▶ ASSIGNMENT
The lines to reproduce from the material below are those from the one containing "space for drainage." through the one containing "approve a 7'", both included; write them out exactly and add nothing.

[Start of Attachment]

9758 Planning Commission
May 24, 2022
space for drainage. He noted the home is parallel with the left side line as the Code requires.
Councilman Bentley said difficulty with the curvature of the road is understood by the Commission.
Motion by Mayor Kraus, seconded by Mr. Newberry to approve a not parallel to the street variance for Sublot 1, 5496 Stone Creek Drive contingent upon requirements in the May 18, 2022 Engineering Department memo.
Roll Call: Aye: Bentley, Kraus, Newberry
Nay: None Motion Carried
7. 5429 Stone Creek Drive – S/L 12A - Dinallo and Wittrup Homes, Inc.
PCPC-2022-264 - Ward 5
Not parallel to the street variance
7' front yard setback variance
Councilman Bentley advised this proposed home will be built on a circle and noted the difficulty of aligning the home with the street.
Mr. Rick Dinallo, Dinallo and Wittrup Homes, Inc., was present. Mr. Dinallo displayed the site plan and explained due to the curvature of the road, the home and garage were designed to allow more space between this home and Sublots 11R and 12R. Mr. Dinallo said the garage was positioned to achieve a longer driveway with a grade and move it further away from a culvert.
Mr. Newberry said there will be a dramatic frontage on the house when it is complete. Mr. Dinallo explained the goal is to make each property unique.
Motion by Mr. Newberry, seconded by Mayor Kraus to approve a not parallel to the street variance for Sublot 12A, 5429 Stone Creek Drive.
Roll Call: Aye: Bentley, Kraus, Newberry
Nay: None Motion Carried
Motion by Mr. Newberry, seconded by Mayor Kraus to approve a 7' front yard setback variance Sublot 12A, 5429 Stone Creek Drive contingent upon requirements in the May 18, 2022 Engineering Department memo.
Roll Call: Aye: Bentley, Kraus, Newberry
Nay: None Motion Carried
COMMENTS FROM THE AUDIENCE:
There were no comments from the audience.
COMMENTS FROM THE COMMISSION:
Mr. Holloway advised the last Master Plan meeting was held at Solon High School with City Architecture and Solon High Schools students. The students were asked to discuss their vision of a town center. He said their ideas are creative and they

[End of Attachment]

▶ ANSWER TO THIS TASK
space for drainage. He noted the home is parallel with the left side line as the Code requires.
Councilman Bentley said difficulty with the curvature of the road is understood by the Commission.
Motion by Mayor Kraus, seconded by Mr. Newberry to approve a not parallel to the street variance for Sublot 1, 5496 Stone Creek Drive contingent upon requirements in the May 18, 2022 Engineering Department memo.
Roll Call: Aye: Bentley, Kraus, Newberry
Nay: None Motion Carried
7. 5429 Stone Creek Drive – S/L 12A - Dinallo and Wittrup Homes, Inc.
PCPC-2022-264 - Ward 5
Not parallel to the street variance
7' front yard setback variance
Councilman Bentley advised this proposed home will be built on a circle and noted the difficulty of aligning the home with the street.
Mr. Rick Dinallo, Dinallo and Wittrup Homes, Inc., was present. Mr. Dinallo displayed the site plan and explained due to the curvature of the road, the home and garage were designed to allow more space between this home and Sublots 11R and 12R. Mr. Dinallo said the garage was positioned to achieve a longer driveway with a grade and move it further away from a culvert.
Mr. Newberry said there will be a dramatic frontage on the house when it is complete. Mr. Dinallo explained the goal is to make each property unique.
Motion by Mr. Newberry, seconded by Mayor Kraus to approve a not parallel to the street variance for Sublot 12A, 5429 Stone Creek Drive.
Roll Call: Aye: Bentley, Kraus, Newberry
Nay: None Motion Carried
Motion by Mr. Newberry, seconded by Mayor Kraus to approve a 7' front yard setback variance Sublot 12A, 5429 Stone Creek Drive contingent upon requirements in the May 18, 2022 Engineering Department memo.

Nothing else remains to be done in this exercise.